▸ **Directive**
From the records below, reproduce the part that opens with the line containing "scientific name: Ptyonoprogne fuligula" and closes with the line containing "common name: Carolina chickadee", both of those lines included. Leave out the pictures.

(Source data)

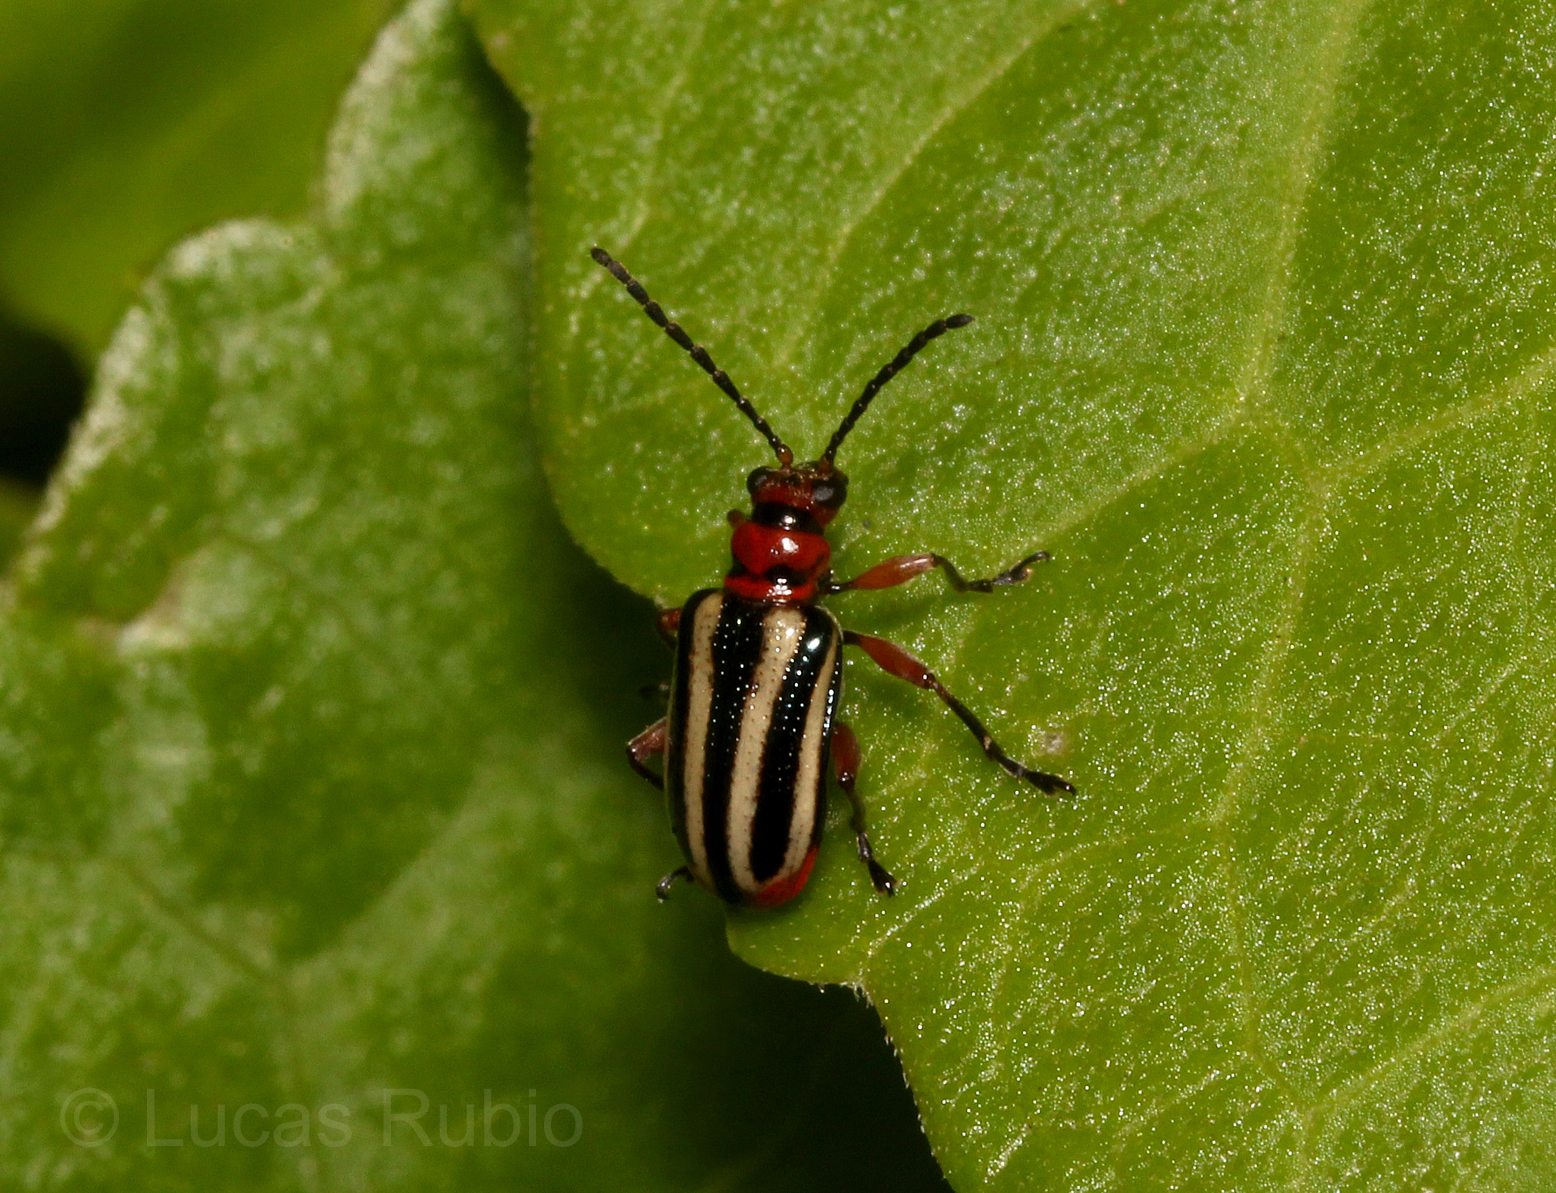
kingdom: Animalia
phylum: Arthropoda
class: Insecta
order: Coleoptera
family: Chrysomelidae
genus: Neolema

--

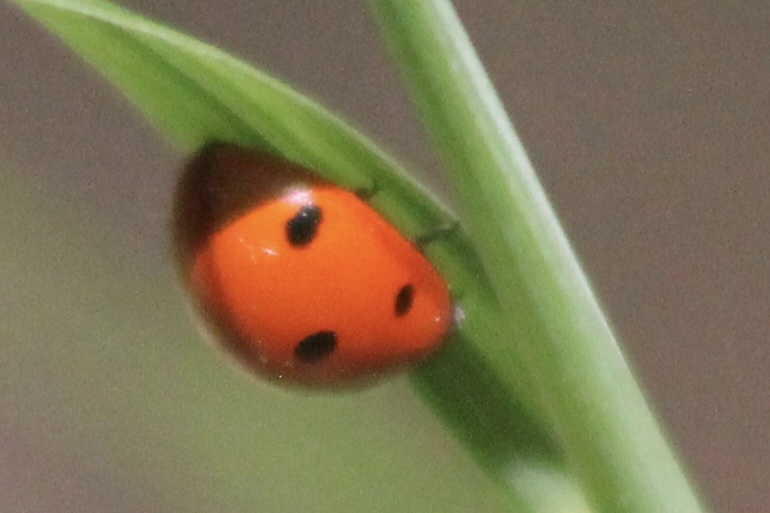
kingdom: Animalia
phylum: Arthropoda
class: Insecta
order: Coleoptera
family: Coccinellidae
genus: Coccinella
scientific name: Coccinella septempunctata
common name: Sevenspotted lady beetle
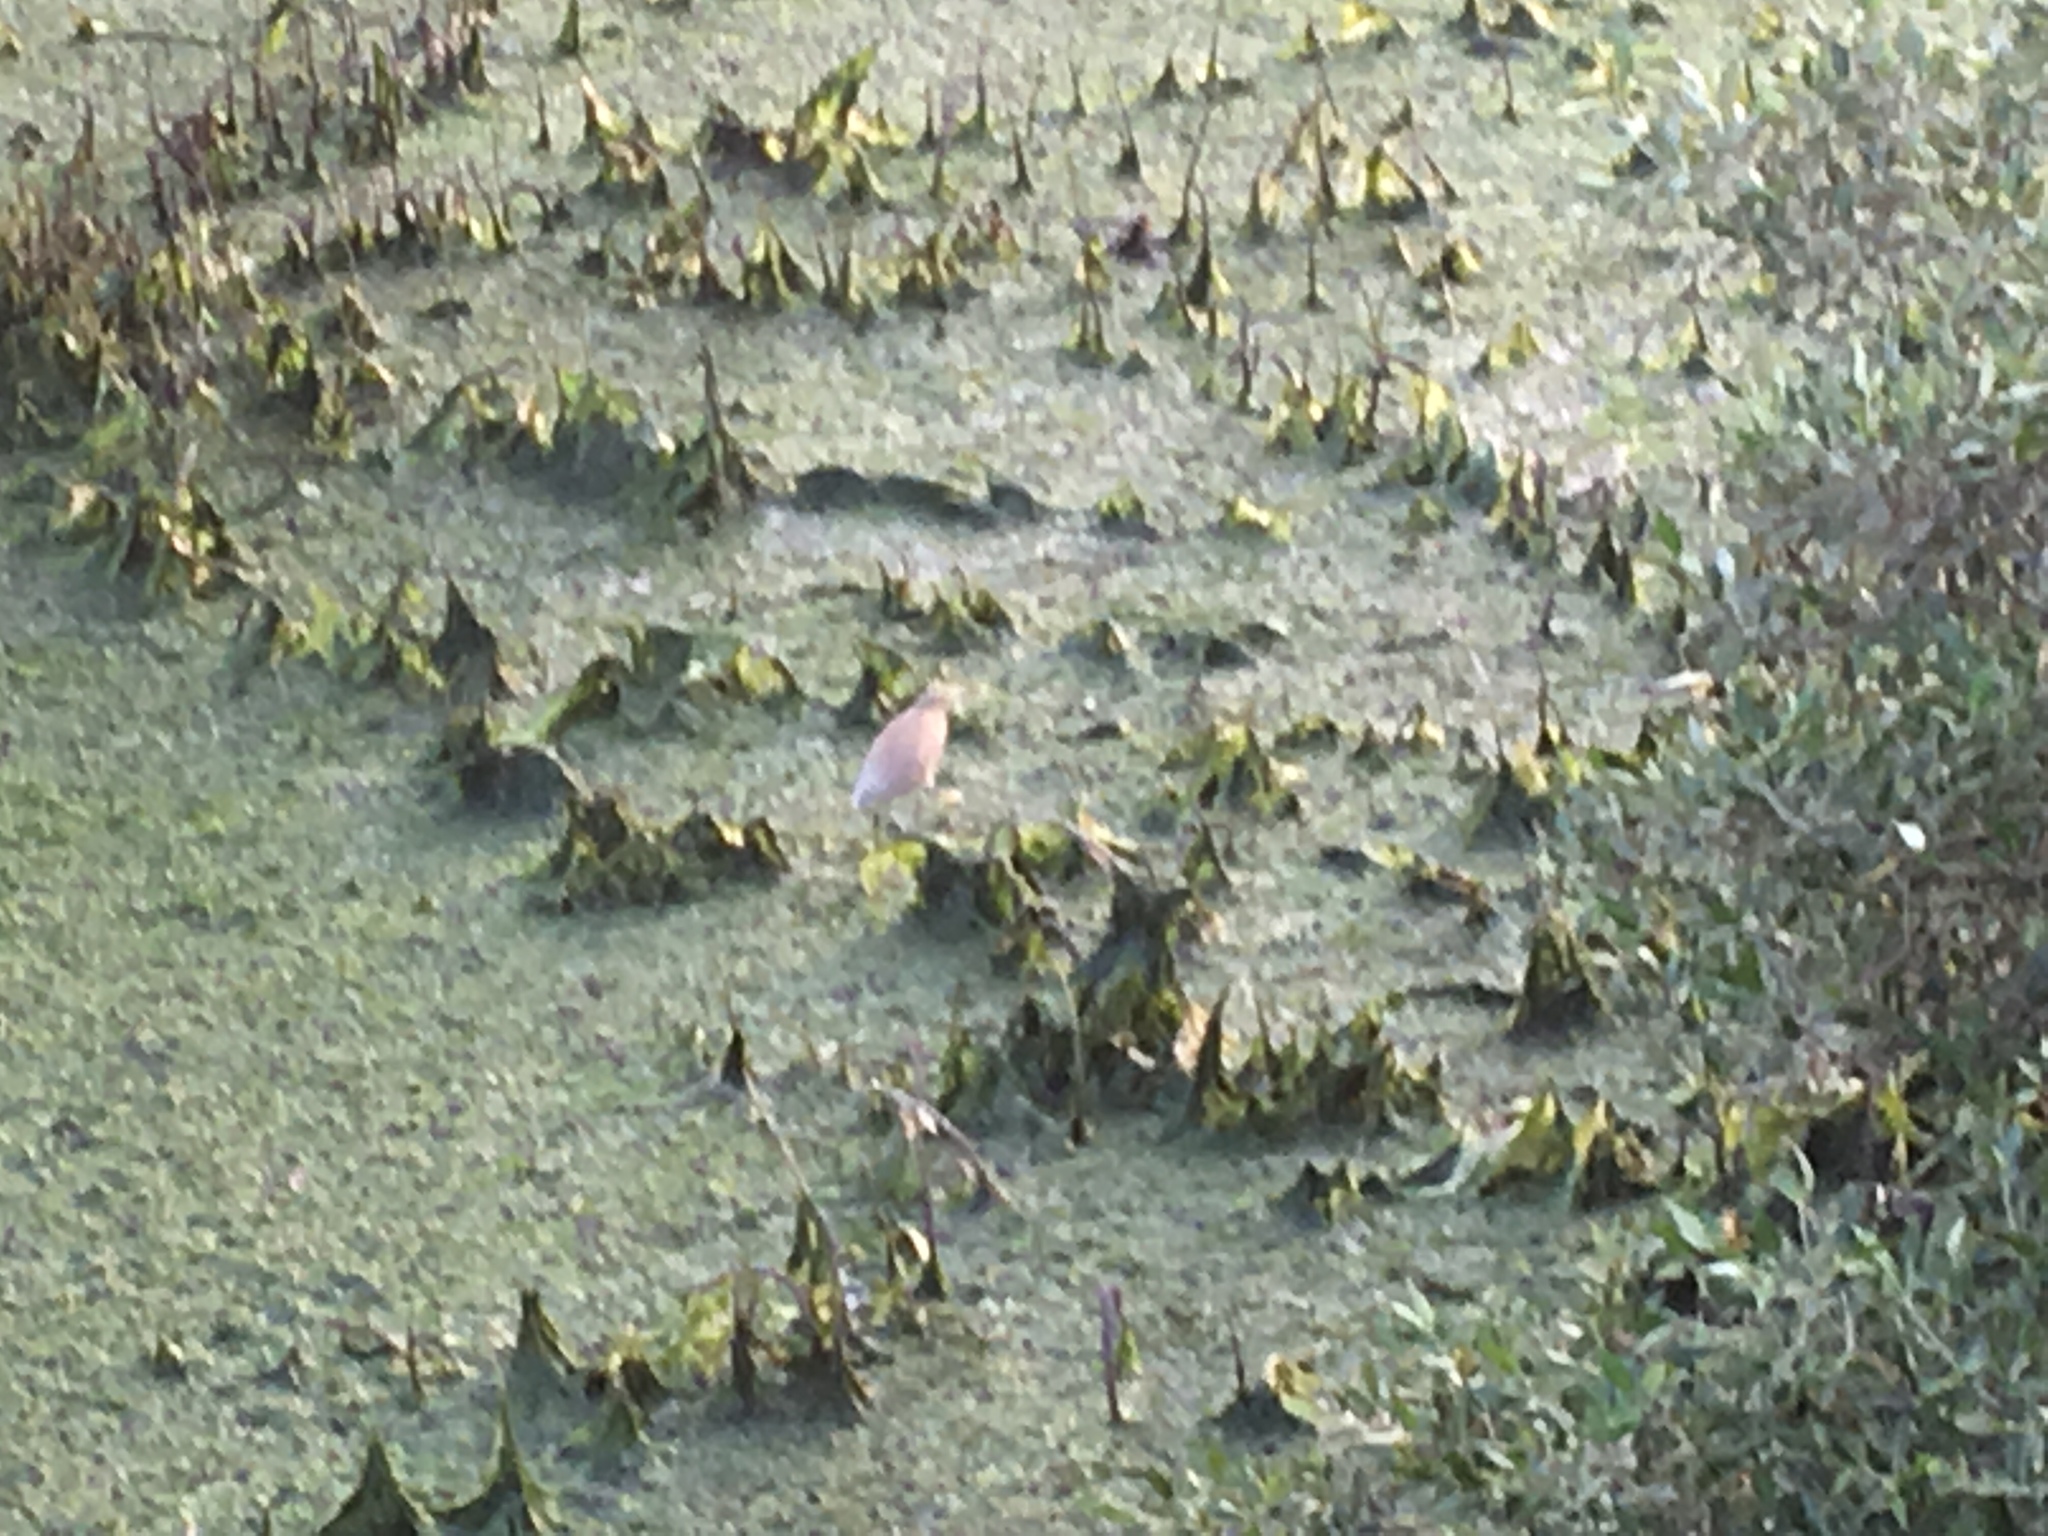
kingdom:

* * *

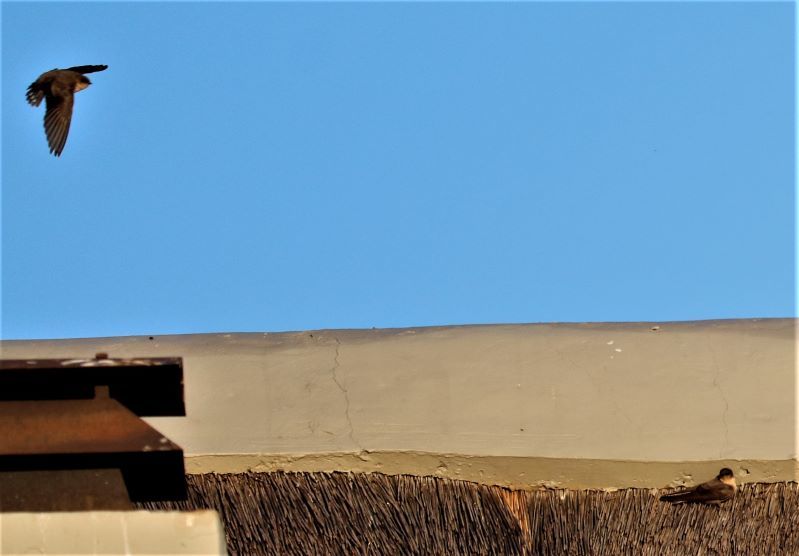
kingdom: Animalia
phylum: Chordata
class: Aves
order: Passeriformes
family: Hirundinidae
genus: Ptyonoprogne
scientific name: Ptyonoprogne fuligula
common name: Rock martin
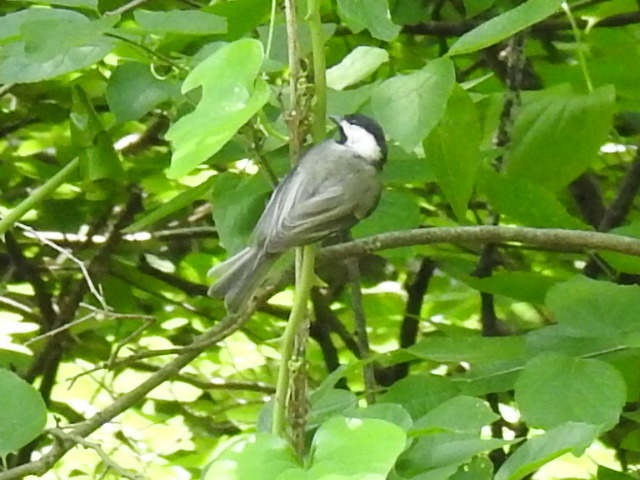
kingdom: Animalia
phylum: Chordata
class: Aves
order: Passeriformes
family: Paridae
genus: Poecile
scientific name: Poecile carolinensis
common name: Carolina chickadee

▸ **Completed exercise**
scientific name: Ptyonoprogne fuligula
common name: Rock martin
kingdom: Animalia
phylum: Chordata
class: Aves
order: Passeriformes
family: Paridae
genus: Poecile
scientific name: Poecile carolinensis
common name: Carolina chickadee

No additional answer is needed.